RECORDS SUPPLIED below:

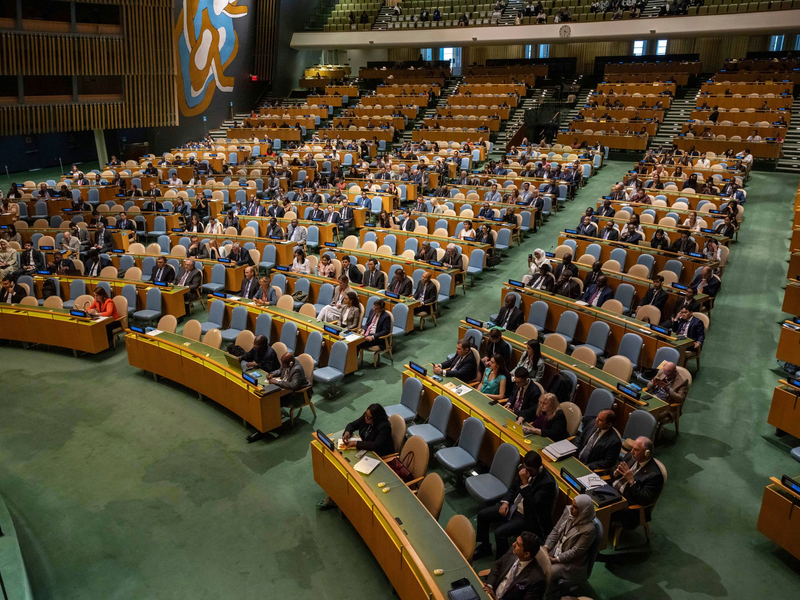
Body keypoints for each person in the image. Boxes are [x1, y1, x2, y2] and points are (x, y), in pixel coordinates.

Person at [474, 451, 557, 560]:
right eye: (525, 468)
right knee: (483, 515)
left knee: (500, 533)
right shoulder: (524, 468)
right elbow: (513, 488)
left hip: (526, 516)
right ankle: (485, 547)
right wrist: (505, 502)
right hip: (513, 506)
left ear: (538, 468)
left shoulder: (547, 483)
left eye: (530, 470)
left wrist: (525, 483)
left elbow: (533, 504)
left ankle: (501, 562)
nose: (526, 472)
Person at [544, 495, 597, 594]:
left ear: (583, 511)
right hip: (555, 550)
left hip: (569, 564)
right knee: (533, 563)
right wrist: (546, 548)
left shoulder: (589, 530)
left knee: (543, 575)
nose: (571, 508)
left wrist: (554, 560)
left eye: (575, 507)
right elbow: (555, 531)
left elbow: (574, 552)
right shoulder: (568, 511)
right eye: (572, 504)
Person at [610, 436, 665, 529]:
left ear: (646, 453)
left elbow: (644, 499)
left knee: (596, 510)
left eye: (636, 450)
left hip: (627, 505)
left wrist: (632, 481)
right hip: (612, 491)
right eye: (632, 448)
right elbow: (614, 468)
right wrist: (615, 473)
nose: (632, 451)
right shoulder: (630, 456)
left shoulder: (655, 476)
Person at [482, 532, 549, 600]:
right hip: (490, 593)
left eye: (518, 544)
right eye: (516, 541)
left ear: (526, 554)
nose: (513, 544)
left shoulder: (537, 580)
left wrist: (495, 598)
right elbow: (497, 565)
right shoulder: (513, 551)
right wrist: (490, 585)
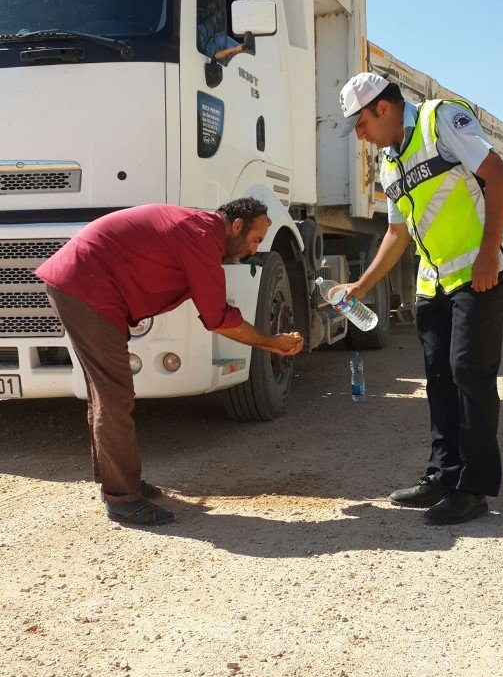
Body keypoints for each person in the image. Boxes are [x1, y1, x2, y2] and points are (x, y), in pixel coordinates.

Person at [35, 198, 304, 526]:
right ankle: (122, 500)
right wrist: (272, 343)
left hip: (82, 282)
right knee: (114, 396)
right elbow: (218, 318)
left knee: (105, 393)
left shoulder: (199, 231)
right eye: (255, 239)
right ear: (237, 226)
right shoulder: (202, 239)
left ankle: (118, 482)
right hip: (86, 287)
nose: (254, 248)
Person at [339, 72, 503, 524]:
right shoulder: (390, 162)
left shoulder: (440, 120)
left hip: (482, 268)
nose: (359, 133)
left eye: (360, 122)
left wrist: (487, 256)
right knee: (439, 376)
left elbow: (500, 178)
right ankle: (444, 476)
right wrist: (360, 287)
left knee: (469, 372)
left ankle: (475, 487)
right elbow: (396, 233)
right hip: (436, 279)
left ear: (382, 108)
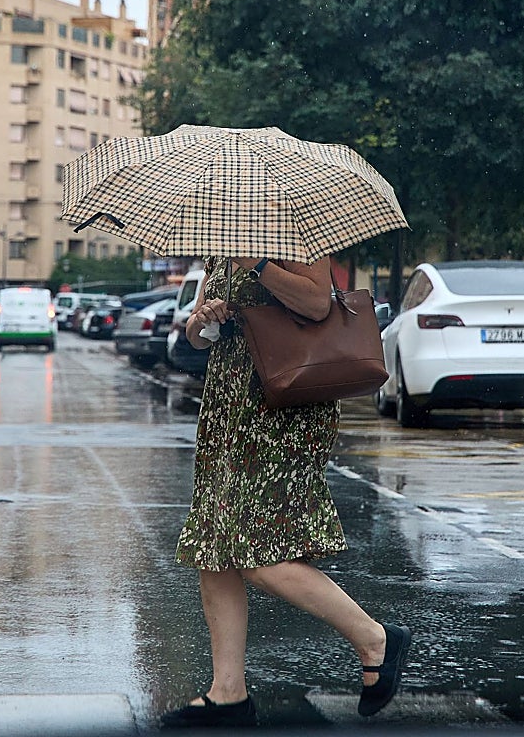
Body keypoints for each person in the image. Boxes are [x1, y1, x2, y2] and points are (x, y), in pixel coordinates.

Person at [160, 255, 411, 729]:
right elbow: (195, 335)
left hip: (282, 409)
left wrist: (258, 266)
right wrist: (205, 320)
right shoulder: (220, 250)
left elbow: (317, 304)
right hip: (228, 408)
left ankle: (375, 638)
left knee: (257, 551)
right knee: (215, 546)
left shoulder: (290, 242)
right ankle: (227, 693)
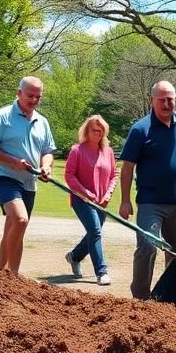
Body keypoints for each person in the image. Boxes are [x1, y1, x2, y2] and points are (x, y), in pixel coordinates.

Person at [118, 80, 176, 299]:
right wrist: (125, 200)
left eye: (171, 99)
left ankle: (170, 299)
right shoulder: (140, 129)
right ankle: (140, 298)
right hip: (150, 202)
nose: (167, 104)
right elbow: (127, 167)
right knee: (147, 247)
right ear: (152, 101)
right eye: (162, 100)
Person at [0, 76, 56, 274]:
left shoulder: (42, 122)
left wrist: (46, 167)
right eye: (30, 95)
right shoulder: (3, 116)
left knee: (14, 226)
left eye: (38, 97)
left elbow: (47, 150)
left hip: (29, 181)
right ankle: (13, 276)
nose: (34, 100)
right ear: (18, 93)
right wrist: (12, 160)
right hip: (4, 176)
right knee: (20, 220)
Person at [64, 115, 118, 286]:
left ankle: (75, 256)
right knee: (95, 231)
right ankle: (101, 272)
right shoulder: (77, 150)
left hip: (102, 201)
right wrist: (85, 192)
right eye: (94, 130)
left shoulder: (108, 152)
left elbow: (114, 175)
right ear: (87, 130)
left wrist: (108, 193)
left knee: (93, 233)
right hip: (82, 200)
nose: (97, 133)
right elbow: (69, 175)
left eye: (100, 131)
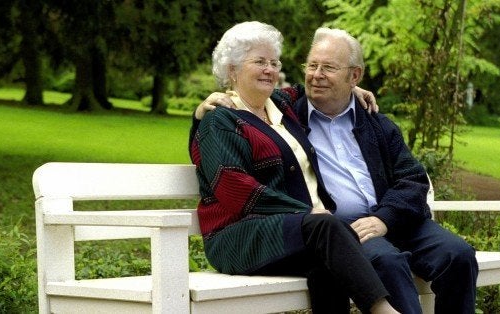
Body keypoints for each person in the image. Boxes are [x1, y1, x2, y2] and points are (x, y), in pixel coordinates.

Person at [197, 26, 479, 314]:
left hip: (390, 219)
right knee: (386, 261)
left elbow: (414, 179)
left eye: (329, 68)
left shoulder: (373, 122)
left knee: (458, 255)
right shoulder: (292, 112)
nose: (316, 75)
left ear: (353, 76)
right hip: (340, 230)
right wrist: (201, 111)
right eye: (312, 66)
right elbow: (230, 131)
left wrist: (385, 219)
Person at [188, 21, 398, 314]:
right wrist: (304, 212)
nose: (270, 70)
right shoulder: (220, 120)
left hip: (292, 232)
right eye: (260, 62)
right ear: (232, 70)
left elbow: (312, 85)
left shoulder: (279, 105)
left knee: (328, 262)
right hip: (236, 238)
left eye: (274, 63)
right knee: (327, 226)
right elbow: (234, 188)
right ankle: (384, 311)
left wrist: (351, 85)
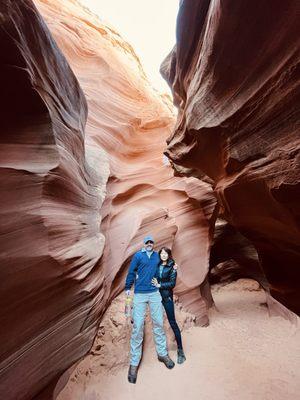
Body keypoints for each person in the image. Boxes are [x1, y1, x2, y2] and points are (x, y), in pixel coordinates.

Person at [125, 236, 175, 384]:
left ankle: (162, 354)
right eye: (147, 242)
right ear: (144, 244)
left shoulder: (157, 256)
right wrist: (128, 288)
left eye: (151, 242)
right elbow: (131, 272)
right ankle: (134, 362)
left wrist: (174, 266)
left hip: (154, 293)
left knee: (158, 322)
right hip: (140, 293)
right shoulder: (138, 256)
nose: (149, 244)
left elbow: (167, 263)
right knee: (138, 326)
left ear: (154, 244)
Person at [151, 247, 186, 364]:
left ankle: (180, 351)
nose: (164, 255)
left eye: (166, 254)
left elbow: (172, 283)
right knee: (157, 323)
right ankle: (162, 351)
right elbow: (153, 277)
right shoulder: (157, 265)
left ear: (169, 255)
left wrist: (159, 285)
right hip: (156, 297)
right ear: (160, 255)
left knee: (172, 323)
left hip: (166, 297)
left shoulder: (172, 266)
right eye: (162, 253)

End of RECORDS SUPPLIED.

** WHAT YOU SHOULD DO **
Repeat, with no pictures, every line from the top of the entries above through the line that has "left wrist: (525, 483)", keeping each one exact.

** WRITTEN RESPONSE **
Body keypoints for each person in the image. Boxes are [x1, y1, x2, y2] and points are (x, y), in pixel coordinates.

Person at [474, 451, 557, 560]:
right eye: (525, 468)
right knee: (483, 515)
left knee: (500, 533)
right shoulder: (524, 468)
right elbow: (513, 488)
left hip: (526, 516)
right ankle: (485, 547)
right wrist: (505, 502)
right hip: (513, 506)
left ear: (538, 468)
left shoulder: (547, 483)
left eye: (530, 470)
left wrist: (525, 483)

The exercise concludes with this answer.